In today's computer network environment, large volumes of data are customarily shared by multiple computers. In order to improve upon the efficiency of the computer network, multiple computer processors share the workload as well. Especially in a multiple processor computer system where a network protocol such as TCP/IP is used to link all participating processors, it is desirable to have the TCP/IP workload evenly distributed across these processors.
The current art finds some solutions by dealing with the workload distribution problem from three different levels. That is, the solutions are found in methods such as packet level workload distribution, layer level workload distribution, and connection level workload distribution.
According to the packet level distribution method, the loads of the processors at a packet level are monitored and IP packets are distributed across processors accordingly. This method seems to be fine-grained because the granularity of distribution is a single packet. However, this method has been proven to be an audacious proposal and does not work well for connection oriented protocols like TCP (although this technique has been proved to be effective while working with layers like UDP). Anomalies of packet level workload distribution such as out-of-order packet handling can play havoc with network performance and render the packet level workload distribution unreliable.
The layer level distribution method distributes the workload of various layers like IP, TCP, UDP onto various processors. This introduces additional queuing delays and context switches per packet level. Thus, it is also found to be limited in exploiting available parallel processing mechanism. Moreover, this mechanism can not scale to large numbers of processors since there are only a small number of layers.

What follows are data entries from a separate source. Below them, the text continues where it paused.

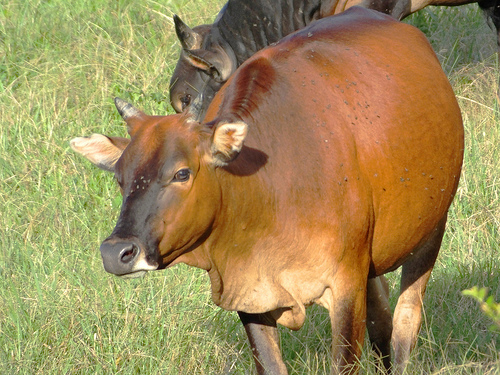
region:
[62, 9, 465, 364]
brown cow in a field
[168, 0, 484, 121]
black cow in a field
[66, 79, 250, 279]
the cow is looking to its left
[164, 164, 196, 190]
the cow's left eye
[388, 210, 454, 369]
the cow's left hind leg is slightly forward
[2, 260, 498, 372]
light green tall grass in the field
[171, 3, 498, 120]
the black cow is eating the grass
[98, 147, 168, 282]
cow has a dark brown nose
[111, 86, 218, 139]
horn stubs on the cow's head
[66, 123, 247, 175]
ears on the cow are pointing diagonally outward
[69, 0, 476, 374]
Cows in the grass.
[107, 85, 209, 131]
Horns on the cow.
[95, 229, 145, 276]
black nose on the cow.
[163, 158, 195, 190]
Brown eye on the cow.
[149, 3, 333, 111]
Black coloring on the animal.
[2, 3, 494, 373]
Grass covering the ground.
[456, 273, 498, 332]
plant in the grass.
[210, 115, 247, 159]
Tan coloring inside the ear.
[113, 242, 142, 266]
nostril on the nose.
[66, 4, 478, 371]
two cows are in a field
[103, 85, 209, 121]
the cow has two small horns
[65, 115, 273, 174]
the cows eats have hair in them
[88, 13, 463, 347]
the cow is a reddish brown color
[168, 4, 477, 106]
a cow is behind the brown cow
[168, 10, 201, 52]
the darker cow also has horns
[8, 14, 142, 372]
the grass is green and yellow in color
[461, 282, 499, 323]
a green leaf on the right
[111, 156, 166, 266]
the cow has a darker face than its body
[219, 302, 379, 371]
the cows front legs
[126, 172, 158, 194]
Flies at the nose of a carabao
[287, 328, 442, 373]
There are tall and thin grass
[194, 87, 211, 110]
The tip of a carabaos' black horn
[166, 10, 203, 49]
A short horn of a carabao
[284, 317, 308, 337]
Tip of the carabaos' loose skin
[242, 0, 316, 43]
A wrinkled carabao skin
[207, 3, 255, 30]
Top of the carabaos' black neck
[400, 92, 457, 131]
Smooth skin of a carabao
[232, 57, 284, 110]
The carabaos' brown back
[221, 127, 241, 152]
Brown hair inside the carabaos's ear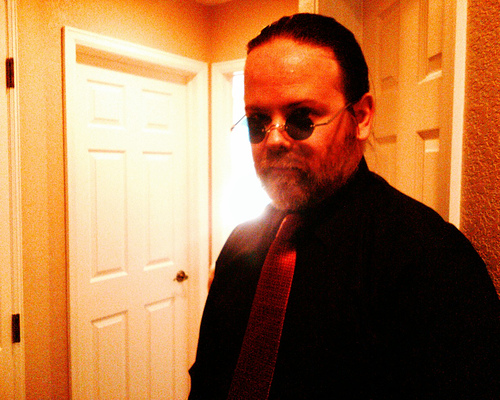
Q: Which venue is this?
A: This is a hallway.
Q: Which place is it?
A: It is a hallway.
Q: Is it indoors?
A: Yes, it is indoors.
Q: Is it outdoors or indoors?
A: It is indoors.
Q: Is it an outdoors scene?
A: No, it is indoors.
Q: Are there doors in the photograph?
A: Yes, there is a door.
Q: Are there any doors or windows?
A: Yes, there is a door.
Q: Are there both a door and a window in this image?
A: No, there is a door but no windows.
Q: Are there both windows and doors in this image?
A: No, there is a door but no windows.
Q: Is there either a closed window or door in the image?
A: Yes, there is a closed door.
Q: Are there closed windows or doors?
A: Yes, there is a closed door.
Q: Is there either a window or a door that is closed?
A: Yes, the door is closed.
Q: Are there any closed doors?
A: Yes, there is a closed door.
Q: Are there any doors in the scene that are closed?
A: Yes, there is a door that is closed.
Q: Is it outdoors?
A: No, it is indoors.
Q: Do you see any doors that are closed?
A: Yes, there is a door that is closed.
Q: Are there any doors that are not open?
A: Yes, there is an closed door.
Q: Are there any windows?
A: No, there are no windows.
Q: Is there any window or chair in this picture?
A: No, there are no windows or chairs.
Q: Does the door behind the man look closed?
A: Yes, the door is closed.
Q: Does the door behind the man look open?
A: No, the door is closed.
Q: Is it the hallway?
A: Yes, it is the hallway.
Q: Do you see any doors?
A: Yes, there is a door.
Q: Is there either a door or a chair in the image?
A: Yes, there is a door.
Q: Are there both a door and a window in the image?
A: No, there is a door but no windows.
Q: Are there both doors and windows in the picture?
A: No, there is a door but no windows.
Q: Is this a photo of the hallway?
A: Yes, it is showing the hallway.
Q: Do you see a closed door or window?
A: Yes, there is a closed door.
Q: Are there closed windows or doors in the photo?
A: Yes, there is a closed door.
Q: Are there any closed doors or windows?
A: Yes, there is a closed door.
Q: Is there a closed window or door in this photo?
A: Yes, there is a closed door.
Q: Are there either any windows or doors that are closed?
A: Yes, the door is closed.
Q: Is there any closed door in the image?
A: Yes, there is a closed door.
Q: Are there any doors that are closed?
A: Yes, there is a door that is closed.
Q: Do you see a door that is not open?
A: Yes, there is an closed door.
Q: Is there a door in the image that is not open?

For the connection level distribution method distributing TCP workload, statically mapping connections to processors can lead to load imbalance, and other negative performance impacts for a specific processor-bound application. The traditional dynamic mapping mechanism is not scalable, since the number of connections can be in the tens of thousands and re-balancing such large numbers of connections cannot be done in a performance-sensitive path like the network protocol path.
The main issue is to ensure that the workload distribution is equitable so that no processor is overloaded or underloaded thereby causing performance bottlenecks or resource waste. On the other side, because the network protocol path is performance sensitive, it is important that the workload balancing mechanism itself is not process intensive or resource intensive which adds itself as a “heavy weight” load to the processors.
Another technical bottleneck in a multiple processor system is a single timer thread structure, in which only one timer thread is designated for all processors. In order to optimize the advantage of having multiple processors in the system, multiple timer threads are desired to be used for parallel processing.
What is needed is an efficient method and system for equitably distributing process workload in a multiple processor network environment and an appropriate mechanism for using multiple timer threads.